Applies to the protection of wildlife and countryside throughout Great Britain. Protection is given to birds, animals and plants. It is an offence to intentionally kill, injure or take any wild bird or take damage and destroy nests and eggs (with exception to species listed in Schedule 2). It is an offence to intentionally (or recklessly under the Nature Conservation (Scotland) Act 2004) to kill, injure or take wild animals listed in schedule 5 or interfere with places of shelter. It is also an offence to pick, uproot or destroy listed wild plants, seeds and spores.
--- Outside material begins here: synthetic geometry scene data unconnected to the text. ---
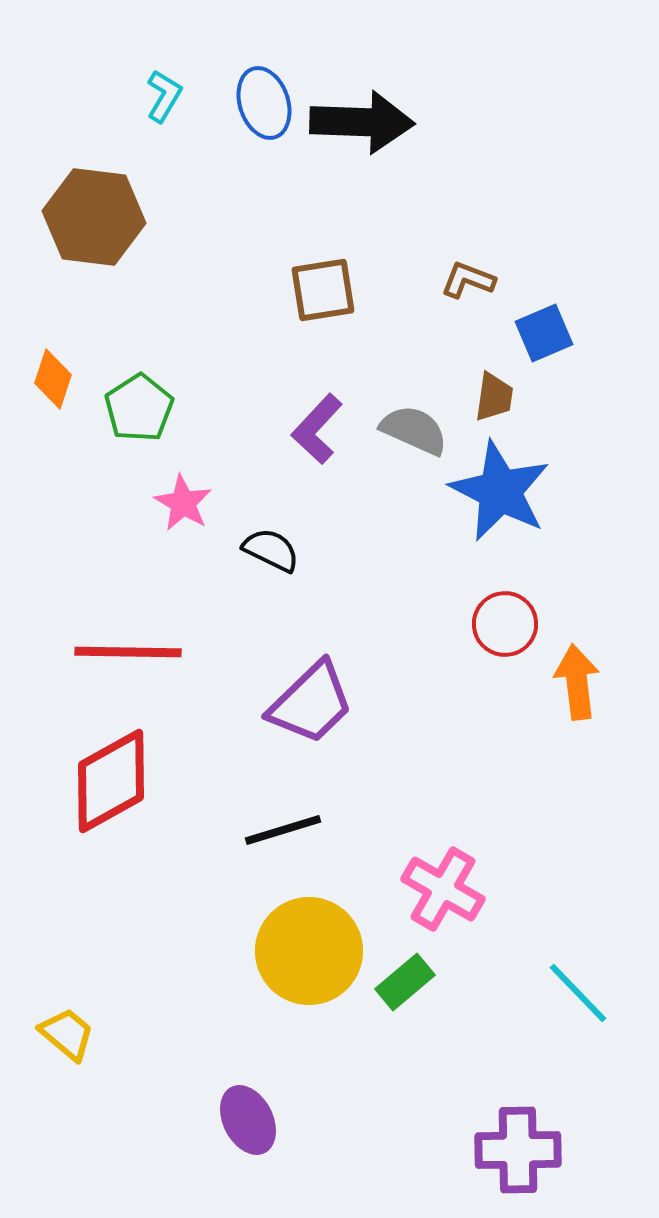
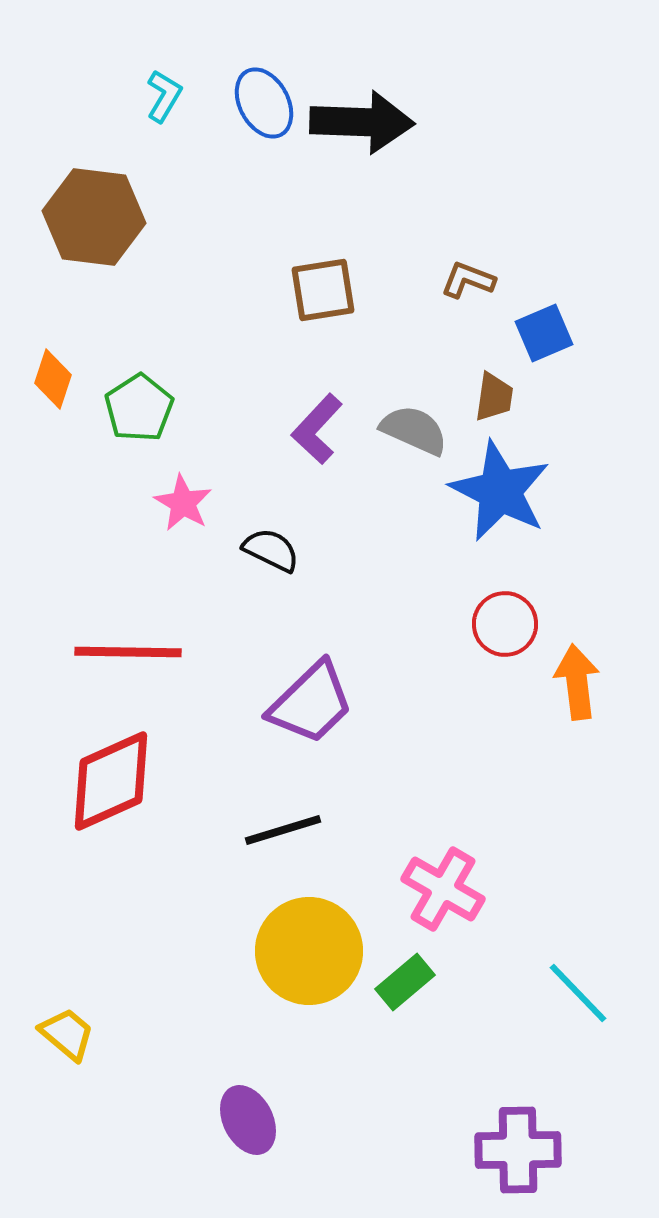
blue ellipse: rotated 10 degrees counterclockwise
red diamond: rotated 5 degrees clockwise
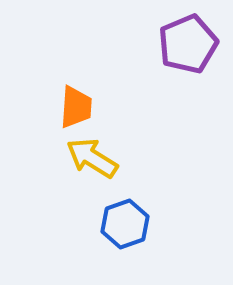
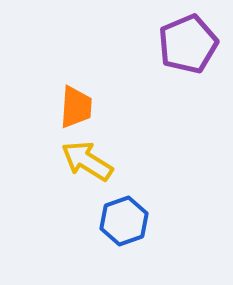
yellow arrow: moved 5 px left, 3 px down
blue hexagon: moved 1 px left, 3 px up
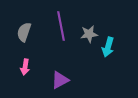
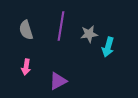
purple line: rotated 20 degrees clockwise
gray semicircle: moved 2 px right, 2 px up; rotated 36 degrees counterclockwise
pink arrow: moved 1 px right
purple triangle: moved 2 px left, 1 px down
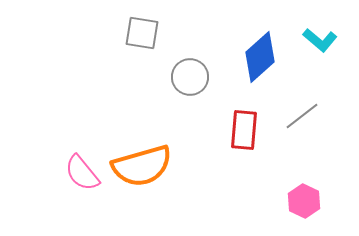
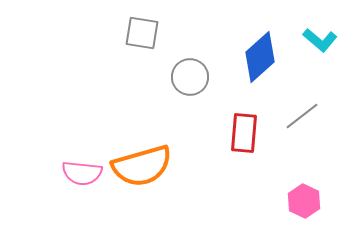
red rectangle: moved 3 px down
pink semicircle: rotated 45 degrees counterclockwise
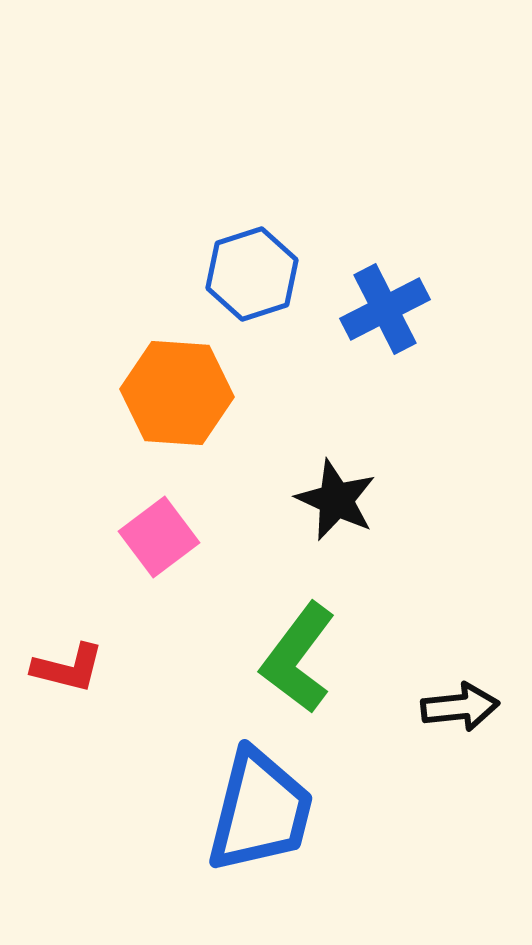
The Act contains also contains measures for preventing the establishment of non-native species which may be detrimental to native wildlife and provides for the notification and confirmation of Sites of Special Scientific Interest (SSSI’s). In Scotland, this function has been replaced by the Nature Conservation (Scotland) Act 2004. The Act is supplemented by the Wildlife and Countryside (Service of Notices) Act 1985 and has undergone a range of amendments since its original enactment.

This Act has relevance to grounds maintenance operations during routine hedge and tree work. If you find evidence of nesting birds and continue such work you can be prosecuted. You can also be prosecuted under this Act if you disturb a bat roost during ground maintenance work or during construction, demolition and repair work on buildings and if you disturb great crested newts during any work that affects ponds or lakes on campus.

Forestry Act, 1967

Under the Forestry Act, a felling licence may be required to fell growing trees according to their location, volume and diameter, the type of tree work involved, other permission such as planning permission and other legal and statutory requirements such as in the circumstances of nuisance, danger or tree disease. If there are plans to fell any trees on your campus you should check to see if you need a licence with the Forestry Commission (England), Natural Resources Wales, Forestry Commission Scotland or the Forest Service within the Department of Agriculture and Rural Development in Northern Ireland (also in accordance with the  Forestry Act (Northern Ireland) 2010).

Natural Environment and Rural Communities Act 2006

The NERC Act requires public bodies, including Universities, to “have regard, so far as is consistent with the proper exercise of those functions, to the purpose of conserving biodiversity”.